After missing their fall campaign goal by $1.2 million, Tulsa Area United Way officials said they are not done yet and are looking at other ways to make up the shortfall.
The annual fundraising campaign was scheduled to end Tuesday. As of Monday, the total was about 5% shy of the goal of $25,913,704, officials said.
The annual UNITE end-of-campaign celebration had been scheduled for Tuesday at USA BMX headquarters, but it was canceled in order to continue fundraising, the organization said. UNITE traditionally signals the end of campaign fundraising.
Alison Anthony, Tulsa Area United Way president and CEO, said the tough economic times have hurt both corporate and individual donations this year.
“We are so grateful for the 95% that we have raised, though, and we are going to keep going,” she said.

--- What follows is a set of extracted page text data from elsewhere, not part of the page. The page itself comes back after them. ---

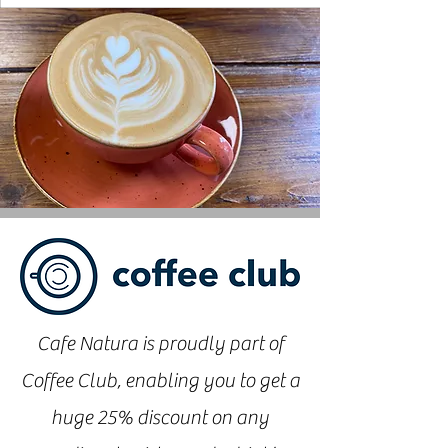
Cafe Natura is proudly part of
Coffee Club, enabling you to get a
huge 25% discount on any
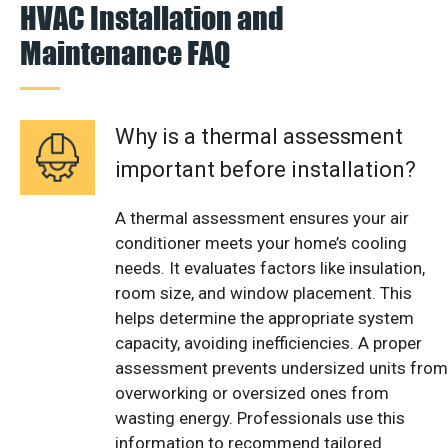
HVAC Installation and
Maintenance FAQ
Why is a thermal assessment
important before installation?
A thermal assessment ensures your air
conditioner meets your home’s cooling
needs. It evaluates factors like insulation,
room size, and window placement. This
helps determine the appropriate system
capacity, avoiding inefficiencies. A proper
assessment prevents undersized units from
overworking or oversized ones from
wasting energy. Professionals use this
information to recommend tailored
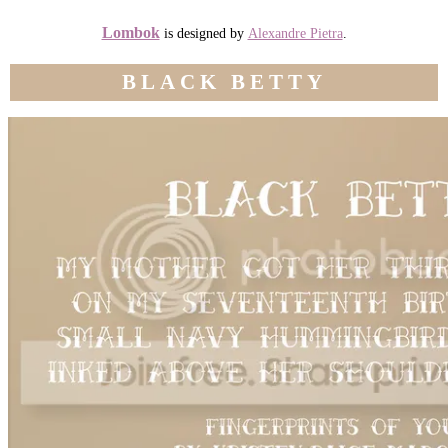
Lombok
is designed by
Alexandre Pietra
.
BLACK BETTY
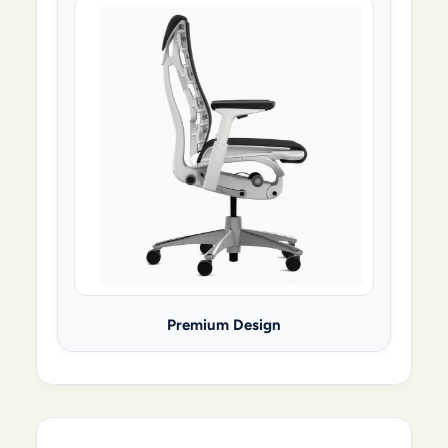
Premium Design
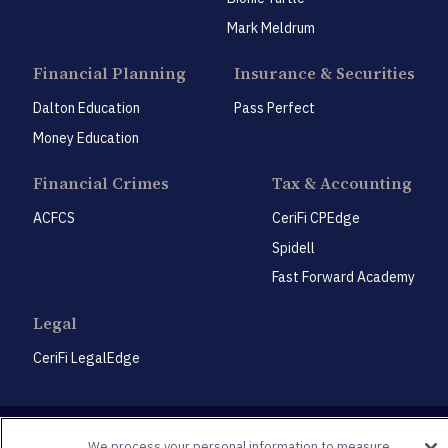
Mark Meldrum
Financial Planning
Insurance & Securities
Dalton Education
Pass Perfect
Money Education
Financial Crimes
Tax & Accounting
ACFCS
CeriFi CPEdge
Spidell
Fast Forward Academy
Legal
CeriFi LegalEdge
We process your personal information to measure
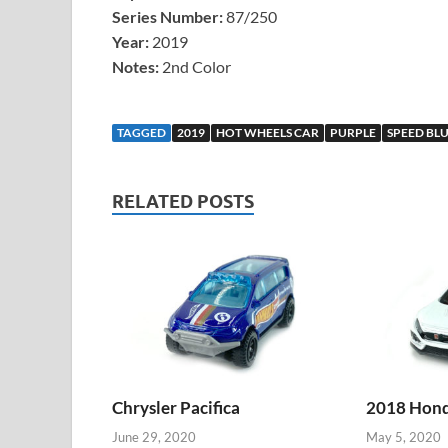
Series Number:
87/250
Year:
2019
Notes:
2nd Color
TAGGED
2019
HOT WHEELS CAR
PURPLE
SPEED BL
RELATED POSTS
Chrysler Pacifica
2018 Honda
June 29, 2020
May 5, 2020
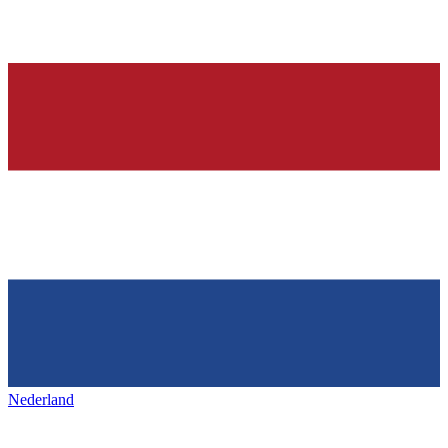
Nederland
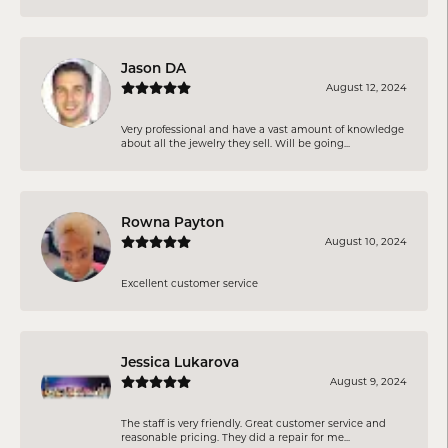
Jason DA
August 12, 2024
Very professional and have a vast amount of knowledge
about all the jewelry they sell. Will be going...
Rowna Payton
August 10, 2024
Excellent customer service
Jessica Lukarova
August 9, 2024
The staff is very friendly. Great customer service and
reasonable pricing. They did a repair for me...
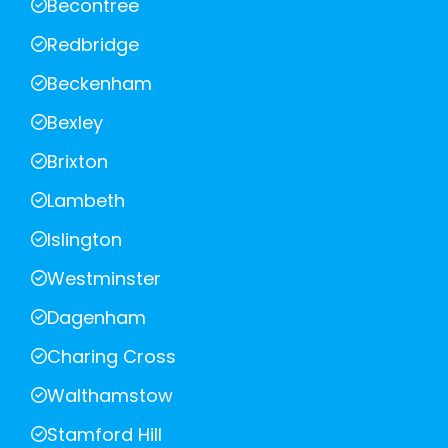
Becontree
Redbridge
Beckenham
Bexley
Brixton
Lambeth
Islington
Westminster
Dagenham
Charing Cross
Walthamstow
Stamford Hill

Despite the shortfall, Anthony said the campaign does not regret its decision to raise the goal this year.
The target was upped by 2% over last year’s, she said, due to increased demands on member nonprofits during difficult times.
“We said, ‘You know what? If we don’t set it, we won’t hit it.’ And so we went ahead and set that 2% increase. We challenged ourselves and the community, and we haven’t quite gotten there yet.”
A shortfall could affect 145 nonprofit programs, community groups and innovation grants across the metropolitan area, including in Tulsa, Creek, Rogers, Okmulgee, Osage and Wagoner counties.
Anthony said the organization is still determined to meet the goal.
“We may end up having to put in additional funds of our own in order to minimize the impact to the agencies,” she said. “We’re going to look at every strategy to keep our finances strong and their finances strong.”
Anthony said donations from companies and individuals were down this year.
“We had some companies come in who ran amazing campaigns, like Williams. They blew past their goal. It was incredible. Others have struggled. It’s a tough, tough year.”
As for individual donations, “about 55% of our annual fundraising comes from individual donors. They’re still giving, but they’re giving a little less. I think it’s because of the uncertainty in so many parts of the economy. They’re just nervous.”
On the bright side, she added, schools and nonprofits, which almost always hit their goal, did so again this year, with some even surpassing their goals.
“It takes all of us working together,” Anthony said. “There’s no angel investor swooping in.”